PROBLEM DESCRIPTION » Continue the interview with Blakeney Sanford below, picking up after its last line and not drawing on the items.
BEGIN SELECTED TEXT
Blakeney Sanford

Blakeney Sanford is one of those women you meet and you immediately want to know more about her.  There is something inspiring about her presence, an individuality, a creative depth that draws you in.  And then you see her work...her magical reflection of the feminine, of nature, of modern mixed with the past and now you want to know even more about her! Blakeny works with all sorts of different mediums;  she paints, she builds installations, she designs, she sculpts, she pretty much does it all!! We are honored to be having our wreathing class at Alma Rosa Tasting Room in which Blakeny and her father designed.  The space makes you feel like you are outdoors and appreciating nature all the while you feel warm and cozy.  Below is our interview with Blakeny, we hope it inspires you as much she inspires us! See more of Blakeny's work at www.blakeneysanford.com and follow her on instagram @blakeneysanford.

Love, Lauren

Photo by Joni Sternbach

WHS: Please tell us about your childhood.  Have you always been artistic?
END SELECTED TEXT
BEGIN ENTRIES SHOWN
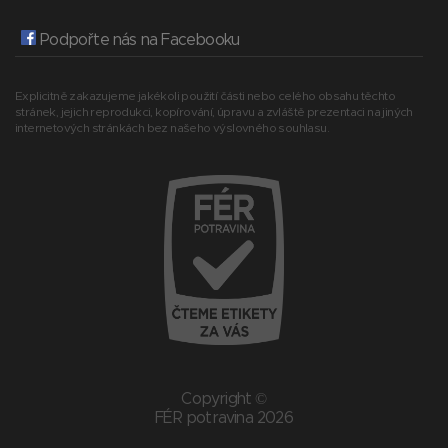
Podpořte nás na Facebooku
Explicitně zakazujeme jakékoli použití části nebo celého obsahu těchto
stránek, jejich reprodukci, kopírování, úpravu a zvláště prezentaci na jiných
internetových stránkách bez našeho výslovného souhlasu.
Copyright ©
FÉR potravina 2026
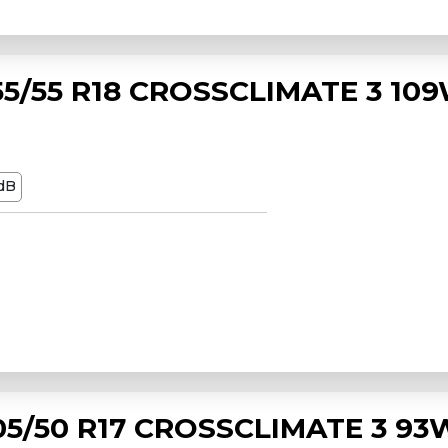
5/55 R18 CROSSCLIMATE 3 10
dB
5/50 R17 CROSSCLIMATE 3 93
END ENTRIES SHOWN
ANSWER SPACE »
Blakeny: My childhood was full of travel, nature, family and friends, all ripe ingredients for inspiration. Being an artist was not only something I wanted to be, it was something I was. I have forever identified myself as a creative person.  Maybe this was because I was always encouraged or told that I was but I also think it was because I felt it inside.  As an only child, I spent my childhood years in the presence of adults, surrounded by creatives: winemakers, chefs, authors, filmmakers, writers, painters, sculptors and entrepreneurs.  Following one’s passion was never a question.  Limitations were foreign to me because my role models didn’t acknowledge them. I learned through my parents’ hard work and dedication that you could always figure out a way to make something happen.  I was taught to be inventive, creative and resourceful. 


WHS: We know you help create the beautiful space for the tasting room.  Please tell us about how your vision developed and how you made it happen.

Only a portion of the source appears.